| Exercise objective |
Write the records out again, exactly.

═════ Extracted records ═════

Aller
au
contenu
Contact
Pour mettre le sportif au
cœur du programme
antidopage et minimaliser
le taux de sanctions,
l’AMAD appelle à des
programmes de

═════

| Response box |
Aller
au
contenu
Contact
Pour mettre le sportif au
cœur du programme
antidopage et minimaliser
le taux de sanctions,
l’AMAD appelle à des
programmes de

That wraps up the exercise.